Mauerbauer est donc un jeu de construction mêlant habilement hasard et tactique. Les joueurs tentent constamment de deviner les cartes de leurs adversaires et d’améliorer leur main de cartes. Ils essayent de deviner les intentions de leurs adversaires pour les gêner ou profiter d’eux. Ce qui me plait aussi, c’est qu’une partie de Mauerbauer ressemble à une course de fond où les cartes représenteraient l’endurance des coureurs. On est obligé de récupérer des cartes régulièrement pour pouvoir continuer à jouer. Au fur et à mesure de la partie, les joueurs s’essouflent (s’épuisent en cartes) et récupèrent (repioche des cartes) et essayent de tenir jusqu’au bout. Comme dans une course, on essaye de préparer le sprint final, c’est-à-dire de se constituer un stock de cartes qu’on utilisera à fond jusqu’au bout. Si on commence le sprint trop tôt, on va se retrouver à cours de cartes avant la fin de la partie, et on sera obligé de récupérer des cartes alors que les autres engrangeront des points. Si on commence trop tard, on va finir avec des cartes en main et on aura donc perdu du temps à piocher à un moment de la partie. Cela donne une tension particulière au jeu.

Mauerbauer se joue très bien quel que soit le nombre de joueurs.
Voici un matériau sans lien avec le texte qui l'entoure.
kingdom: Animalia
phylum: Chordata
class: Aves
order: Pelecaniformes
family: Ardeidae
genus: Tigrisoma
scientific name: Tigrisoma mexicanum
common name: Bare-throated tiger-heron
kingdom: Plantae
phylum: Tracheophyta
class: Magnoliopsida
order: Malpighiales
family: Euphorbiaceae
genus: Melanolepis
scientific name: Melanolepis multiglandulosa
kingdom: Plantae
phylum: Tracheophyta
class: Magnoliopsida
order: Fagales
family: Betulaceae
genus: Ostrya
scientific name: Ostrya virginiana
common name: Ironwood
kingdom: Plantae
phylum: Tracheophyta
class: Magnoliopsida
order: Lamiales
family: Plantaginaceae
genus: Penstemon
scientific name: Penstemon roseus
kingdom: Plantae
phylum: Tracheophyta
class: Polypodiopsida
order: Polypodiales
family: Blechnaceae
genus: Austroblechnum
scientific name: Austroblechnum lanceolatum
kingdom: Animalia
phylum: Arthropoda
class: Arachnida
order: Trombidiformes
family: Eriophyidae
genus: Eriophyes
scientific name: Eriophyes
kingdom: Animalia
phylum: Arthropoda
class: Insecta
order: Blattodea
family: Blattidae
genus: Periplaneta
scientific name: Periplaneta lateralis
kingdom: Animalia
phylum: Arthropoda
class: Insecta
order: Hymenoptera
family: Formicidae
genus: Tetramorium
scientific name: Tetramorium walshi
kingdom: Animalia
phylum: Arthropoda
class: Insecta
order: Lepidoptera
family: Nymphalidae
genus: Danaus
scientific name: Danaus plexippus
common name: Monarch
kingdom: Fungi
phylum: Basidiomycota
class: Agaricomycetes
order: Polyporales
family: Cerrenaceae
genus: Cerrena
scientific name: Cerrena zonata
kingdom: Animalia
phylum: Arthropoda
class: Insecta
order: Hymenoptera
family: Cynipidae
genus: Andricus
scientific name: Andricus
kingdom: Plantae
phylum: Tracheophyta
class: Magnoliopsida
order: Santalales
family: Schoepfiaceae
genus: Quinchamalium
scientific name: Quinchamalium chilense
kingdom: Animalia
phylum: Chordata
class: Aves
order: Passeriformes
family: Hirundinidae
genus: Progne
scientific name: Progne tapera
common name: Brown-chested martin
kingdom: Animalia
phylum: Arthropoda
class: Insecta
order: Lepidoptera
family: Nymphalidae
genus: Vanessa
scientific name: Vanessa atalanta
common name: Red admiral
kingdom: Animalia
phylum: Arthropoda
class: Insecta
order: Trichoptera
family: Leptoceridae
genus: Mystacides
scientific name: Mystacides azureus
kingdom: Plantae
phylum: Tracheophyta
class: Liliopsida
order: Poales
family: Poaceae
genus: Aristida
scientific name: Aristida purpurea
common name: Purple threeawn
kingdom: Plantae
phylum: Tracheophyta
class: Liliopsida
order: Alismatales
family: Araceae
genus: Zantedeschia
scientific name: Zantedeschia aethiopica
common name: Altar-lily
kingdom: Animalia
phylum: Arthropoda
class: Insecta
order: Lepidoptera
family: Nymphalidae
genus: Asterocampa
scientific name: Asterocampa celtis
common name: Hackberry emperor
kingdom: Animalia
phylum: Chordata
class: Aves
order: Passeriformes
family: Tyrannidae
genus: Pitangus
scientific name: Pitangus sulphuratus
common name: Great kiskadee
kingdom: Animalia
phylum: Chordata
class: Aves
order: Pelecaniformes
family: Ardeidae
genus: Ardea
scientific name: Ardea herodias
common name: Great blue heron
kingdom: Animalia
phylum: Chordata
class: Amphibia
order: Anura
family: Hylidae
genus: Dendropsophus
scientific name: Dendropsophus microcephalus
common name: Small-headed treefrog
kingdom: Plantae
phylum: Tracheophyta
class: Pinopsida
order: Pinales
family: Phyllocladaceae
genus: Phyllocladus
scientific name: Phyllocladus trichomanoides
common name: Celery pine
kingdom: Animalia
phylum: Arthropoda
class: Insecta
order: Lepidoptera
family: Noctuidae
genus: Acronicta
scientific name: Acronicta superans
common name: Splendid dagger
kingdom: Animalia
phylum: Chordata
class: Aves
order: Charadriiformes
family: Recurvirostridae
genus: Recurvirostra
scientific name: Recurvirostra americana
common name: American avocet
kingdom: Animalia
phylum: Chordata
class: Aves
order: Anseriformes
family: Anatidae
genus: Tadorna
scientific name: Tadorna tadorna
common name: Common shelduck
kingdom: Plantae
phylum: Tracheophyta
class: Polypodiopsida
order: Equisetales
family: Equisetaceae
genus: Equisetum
Evidemment, il est plus facile de lire le jeu de ses adversaires lorsque l’on est moins nombreux et on garde plus de contrôle sur la formation des villes à 2. Mais le jeu reste très agréable jusqu’à 4 joueurs, offrant alors pas mal de possibilités pour profiter des actions des autres.

Conseils tactiques et stratégiques


- Une partie de Mauerbauer se gagne en général entre 100 et 120 points.
- Les cartes restent le nerf du jeu et votre seul manière de gagner des points : ne perdez pas vos obejectifs de vue.
- Observez bien le jeu de vos adversaires : la manière dont il joue peut vous donner des indications sur les objectifs qu’ils poursuivent. S’ils ont les mêmes que vous, concentrez-vous sur d’autres objectifs.
- Les cartes rapportant des points pour les tours en dehors des villes sont très fortes en début de partie : si vous remarquez que vos adversaires éparpillent des tours partout, c’est qu’ils ont sûrement ce type de cartes. Si vous n’en avez pas, fermez rapidement une ville pour mettre votre adversaire devant un dilemme et pouvoir renouveler votre main de cartes.
- N’oubliez pas que les conditions de fin de partie sont nombreuses. Si votre main de cartes vient à s’épuiser et que vous ne pensez être capable de la renouveler, n’hésiter pas à accélérer la partie (en plaçant des murs qui permettent de poser 2 tours ou en cherchant à épuiser le stock de palais).
- Etre dernier permet de renouveler son stock de cartes : n’oubliez pas que le moment où il est le plus simple d’être dernier, c’est au début de la partie.
- Sur le forum de Tric Trac, palferso propose une variante intéressante pour limiter le hasard de la pioche : lorsque la pioche est épuisée, retournez la défausse sans la mélanger pour former la nouvelle pioche.

Public

Les règles de Mauerbauer sont relativement simples et assimilables par un public assez large. De plus la part de hasard permet à chacun de s’y retrouver. Cependant, le plaisir n’y est pas forcèment immédiat et la part de hasard, qui peut sembler difficilement contrôlable, pourra rebuter les "hardcore gamers".

Conclusion

Comme toujurs, Leo Colovini nous sert un jeu déroutant, où la part de hasard semble au premier abord trop importante, mais qui se révèle, à l’usage, bien plu subtil qu’il n’en a l’air. Cependant, Mauerbauer a un petit quelque chose en plus qui le place, selon moi, parmi les meilleurs Colovini. Evidemment, tout n’est pas parfait : le plateau est un peu terne mais est relevé par le matériel en bois magnifique, certaines cartes piochées au bon moment peuvent donner un avantage certain, mais on joue quand même sur le long terme.

Mauerbauer est donc une réussite, parfaitement jouable de 2 à 4 joueurs en une heure environ et qui restent suffisamment simple pour être joué par un public assez large.